Which lines of the data below include the string "source"? Return each of them.
DATASET EXTRACT: Begin
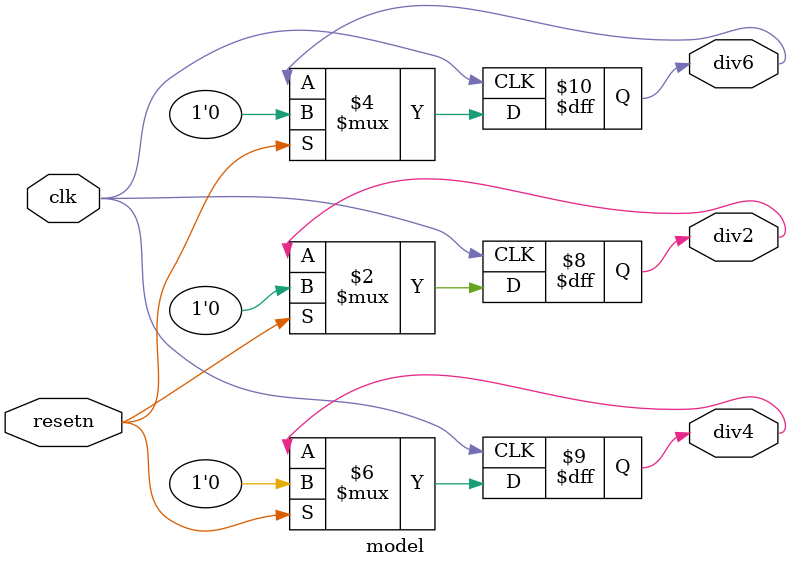
<source format=sv>
module model (
  input clk,
  input resetn,
  output logic div2,
  output logic div4,
  output logic div6
);

always_ff @(posedge clk) begin
  if(resetn) begin
    {div2,div4, div6} <= '0;
  end
end

task automatic clock_gen();

endtask




endmodule
</source>
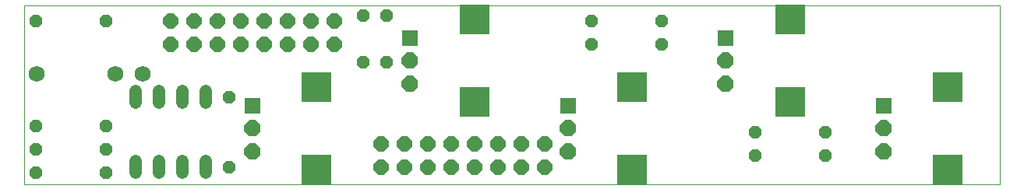
<source format=gts>
G75*
%MOIN*%
%OFA0B0*%
%FSLAX24Y24*%
%IPPOS*%
%LPD*%
%AMOC8*
5,1,8,0,0,1.08239X$1,22.5*
%
%ADD10C,0.0000*%
%ADD11C,0.0690*%
%ADD12OC8,0.0640*%
%ADD13OC8,0.0520*%
%ADD14C,0.0540*%
%ADD15R,0.0700X0.0700*%
%ADD16OC8,0.0700*%
%ADD17R,0.1267X0.1267*%
D10*
X000100Y000668D02*
X000100Y008345D01*
X041832Y008345D01*
X041832Y000668D01*
X000100Y000668D01*
D11*
X000631Y005418D03*
X003978Y005418D03*
X005159Y005418D03*
D12*
X006350Y006668D03*
X007350Y006668D03*
X008350Y006668D03*
X009350Y006668D03*
X010350Y006668D03*
X011350Y006668D03*
X012350Y006668D03*
X013350Y006668D03*
X013350Y007668D03*
X012350Y007668D03*
X011350Y007668D03*
X010350Y007668D03*
X009350Y007668D03*
X008350Y007668D03*
X007350Y007668D03*
X006350Y007668D03*
X015350Y002418D03*
X016350Y002418D03*
X017350Y002418D03*
X018350Y002418D03*
X019350Y002418D03*
X020350Y002418D03*
X021350Y002418D03*
X022350Y002418D03*
X022350Y001418D03*
X021350Y001418D03*
X020350Y001418D03*
X019350Y001418D03*
X018350Y001418D03*
X017350Y001418D03*
X016350Y001418D03*
X015350Y001418D03*
D13*
X008850Y001418D03*
X003600Y001168D03*
X000600Y001168D03*
X000600Y002168D03*
X003600Y002168D03*
X003600Y003168D03*
X000600Y003168D03*
X008850Y004418D03*
X014600Y005918D03*
X015600Y005918D03*
X024350Y006668D03*
X027350Y006668D03*
X027350Y007668D03*
X024350Y007668D03*
X015600Y007918D03*
X014600Y007918D03*
X003600Y007668D03*
X000600Y007668D03*
X031350Y002918D03*
X034350Y002918D03*
X034350Y001918D03*
X031350Y001918D03*
D14*
X007850Y001668D02*
X007850Y001168D01*
X006850Y001168D02*
X006850Y001668D01*
X005850Y001668D02*
X005850Y001168D01*
X004850Y001168D02*
X004850Y001668D01*
X004850Y004168D02*
X004850Y004668D01*
X005850Y004668D02*
X005850Y004168D01*
X006850Y004168D02*
X006850Y004668D01*
X007850Y004668D02*
X007850Y004168D01*
D15*
X009844Y004052D03*
X016594Y006952D03*
X023344Y004052D03*
X030094Y006952D03*
X036844Y004052D03*
D16*
X036844Y003068D03*
X036844Y002083D03*
X030094Y004983D03*
X030094Y005968D03*
X023344Y003068D03*
X023344Y002083D03*
X016594Y004983D03*
X016594Y005968D03*
X009844Y003068D03*
X009844Y002083D03*
D17*
X012600Y001296D03*
X019350Y004196D03*
X012600Y004839D03*
X019350Y007739D03*
X026100Y004839D03*
X032850Y004196D03*
X039600Y004839D03*
X032850Y007739D03*
X026100Y001296D03*
X039600Y001296D03*
M02*

</source>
DATASET EXTRACT: End
▶ YOUR SOLUTION:
<source format=sv>
</source>
<source format=gts>
</source>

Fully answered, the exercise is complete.